[SOURCE MATERIAL Boundary: Start]

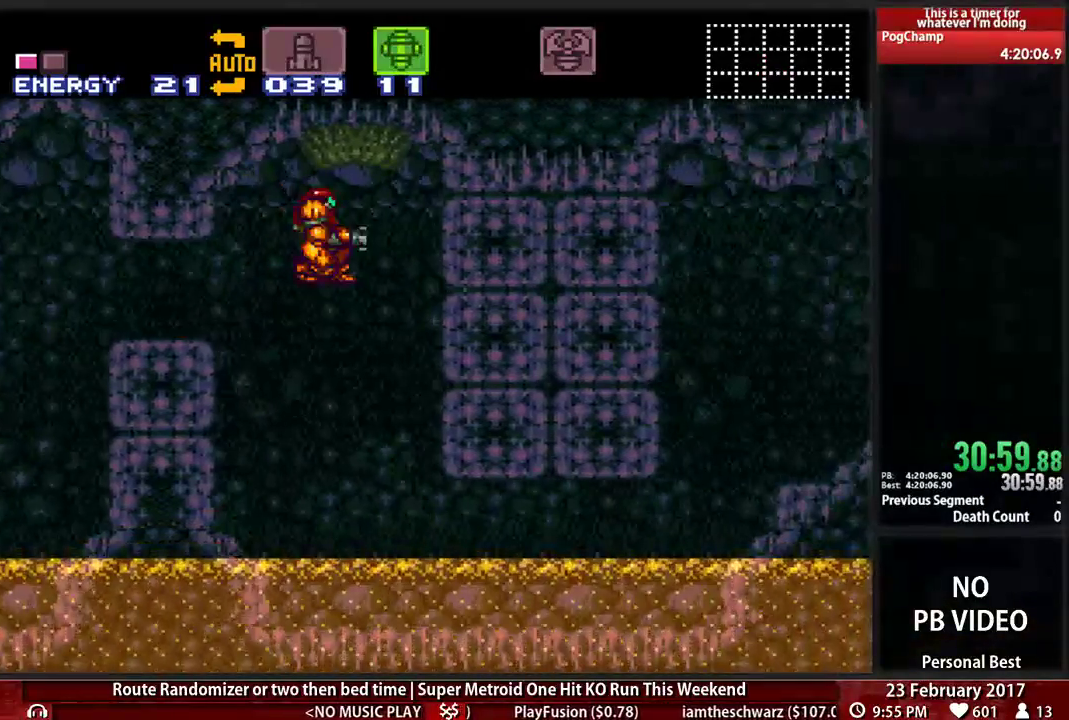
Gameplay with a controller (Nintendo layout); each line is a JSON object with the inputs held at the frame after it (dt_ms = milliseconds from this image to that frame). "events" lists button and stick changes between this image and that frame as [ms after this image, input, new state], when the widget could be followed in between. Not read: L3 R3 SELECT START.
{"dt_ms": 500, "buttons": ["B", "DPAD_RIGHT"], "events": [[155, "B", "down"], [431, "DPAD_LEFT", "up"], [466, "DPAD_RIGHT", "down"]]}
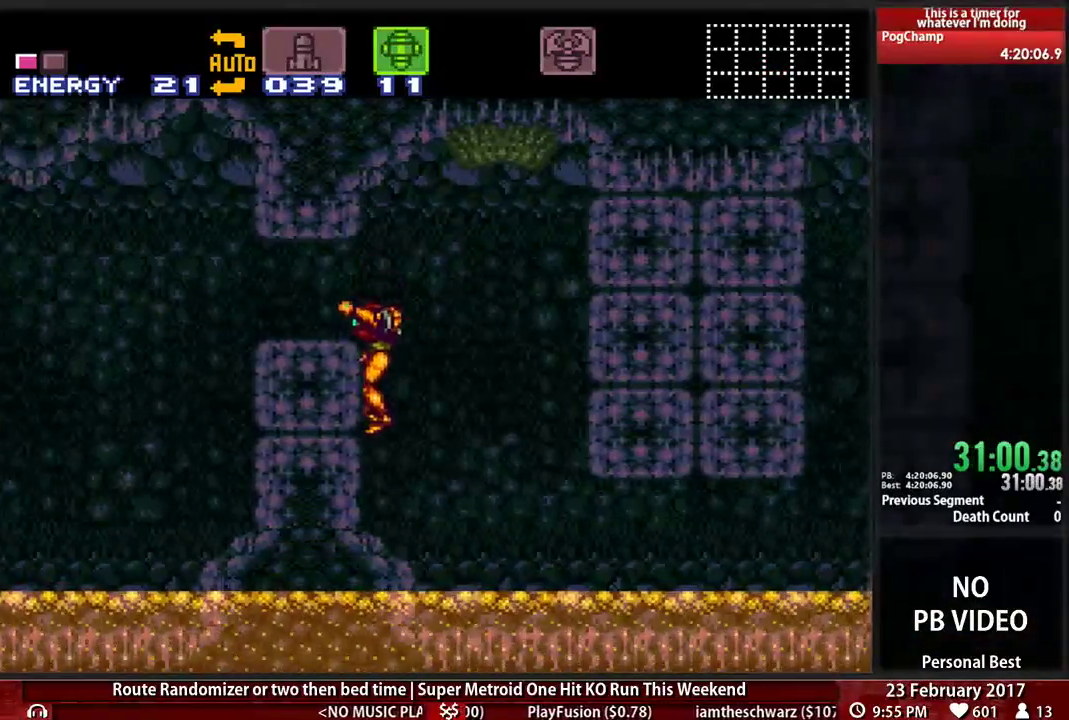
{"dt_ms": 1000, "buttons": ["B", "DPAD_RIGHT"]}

[SOURCE MATERIAL Boundary: End]

**YOUR ASSIGNMENT**
Scan the material for lines with the word "buttons", and copy each line you find.

**RESULT OF THIS TASK**
{"dt_ms": 500, "buttons": ["B", "DPAD_RIGHT"], "events": [[155, "B", "down"], [431, "DPAD_LEFT", "up"], [466, "DPAD_RIGHT", "down"]]}
{"dt_ms": 1000, "buttons": ["B", "DPAD_RIGHT"]}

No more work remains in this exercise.